*Job*:
Can you reproduce every line of the data below word for word, keeping the original line breaks?

*Source data*:

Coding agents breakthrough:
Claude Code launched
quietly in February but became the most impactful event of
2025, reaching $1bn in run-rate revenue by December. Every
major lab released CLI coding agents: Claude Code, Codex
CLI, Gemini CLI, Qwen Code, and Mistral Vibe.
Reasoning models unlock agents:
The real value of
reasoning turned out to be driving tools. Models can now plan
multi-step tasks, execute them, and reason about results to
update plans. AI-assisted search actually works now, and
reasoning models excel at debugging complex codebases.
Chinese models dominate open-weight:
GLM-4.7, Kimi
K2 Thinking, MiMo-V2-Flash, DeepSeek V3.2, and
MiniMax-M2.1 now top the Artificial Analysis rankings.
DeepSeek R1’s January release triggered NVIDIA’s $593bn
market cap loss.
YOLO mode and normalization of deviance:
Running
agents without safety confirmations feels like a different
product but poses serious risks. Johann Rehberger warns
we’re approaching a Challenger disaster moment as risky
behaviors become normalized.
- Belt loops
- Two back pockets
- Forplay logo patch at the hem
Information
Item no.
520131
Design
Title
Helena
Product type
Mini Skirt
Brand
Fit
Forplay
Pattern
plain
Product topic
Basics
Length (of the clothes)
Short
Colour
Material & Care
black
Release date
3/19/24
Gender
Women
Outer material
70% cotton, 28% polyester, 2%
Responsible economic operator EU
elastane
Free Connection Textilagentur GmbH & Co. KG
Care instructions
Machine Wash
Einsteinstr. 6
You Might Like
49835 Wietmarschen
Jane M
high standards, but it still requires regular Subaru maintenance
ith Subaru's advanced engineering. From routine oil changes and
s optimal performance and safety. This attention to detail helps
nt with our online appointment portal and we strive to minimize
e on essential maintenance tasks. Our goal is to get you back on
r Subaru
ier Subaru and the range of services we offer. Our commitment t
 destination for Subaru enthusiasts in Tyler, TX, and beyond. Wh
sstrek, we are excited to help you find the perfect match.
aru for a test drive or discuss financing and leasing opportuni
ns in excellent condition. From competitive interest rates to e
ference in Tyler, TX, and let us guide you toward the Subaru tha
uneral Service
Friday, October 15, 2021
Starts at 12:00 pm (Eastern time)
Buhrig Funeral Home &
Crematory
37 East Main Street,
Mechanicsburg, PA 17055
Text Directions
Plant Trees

*Expected output*:
Coding agents breakthrough:
Claude Code launched
quietly in February but became the most impactful event of
2025, reaching $1bn in run-rate revenue by December. Every
major lab released CLI coding agents: Claude Code, Codex
CLI, Gemini CLI, Qwen Code, and Mistral Vibe.
Reasoning models unlock agents:
The real value of
reasoning turned out to be driving tools. Models can now plan
multi-step tasks, execute them, and reason about results to
update plans. AI-assisted search actually works now, and
reasoning models excel at debugging complex codebases.
Chinese models dominate open-weight:
GLM-4.7, Kimi
K2 Thinking, MiMo-V2-Flash, DeepSeek V3.2, and
MiniMax-M2.1 now top the Artificial Analysis rankings.
DeepSeek R1’s January release triggered NVIDIA’s $593bn
market cap loss.
YOLO mode and normalization of deviance:
Running
agents without safety confirmations feels like a different
product but poses serious risks. Johann Rehberger warns
we’re approaching a Challenger disaster moment as risky
behaviors become normalized.
- Belt loops
- Two back pockets
- Forplay logo patch at the hem
Information
Item no.
520131
Design
Title
Helena
Product type
Mini Skirt
Brand
Fit
Forplay
Pattern
plain
Product topic
Basics
Length (of the clothes)
Short
Colour
Material & Care
black
Release date
3/19/24
Gender
Women
Outer material
70% cotton, 28% polyester, 2%
Responsible economic operator EU
elastane
Free Connection Textilagentur GmbH & Co. KG
Care instructions
Machine Wash
Einsteinstr. 6
You Might Like
49835 Wietmarschen
Jane M
high standards, but it still requires regular Subaru maintenance
ith Subaru's advanced engineering. From routine oil changes and
s optimal performance and safety. This attention to detail helps
nt with our online appointment portal and we strive to minimize
e on essential maintenance tasks. Our goal is to get you back on
r Subaru
ier Subaru and the range of services we offer. Our commitment t
 destination for Subaru enthusiasts in Tyler, TX, and beyond. Wh
sstrek, we are excited to help you find the perfect match.
aru for a test drive or discuss financing and leasing opportuni
ns in excellent condition. From competitive interest rates to e
ference in Tyler, TX, and let us guide you toward the Subaru tha
uneral Service
Friday, October 15, 2021
Starts at 12:00 pm (Eastern time)
Buhrig Funeral Home &
Crematory
37 East Main Street,
Mechanicsburg, PA 17055
Text Directions
Plant Trees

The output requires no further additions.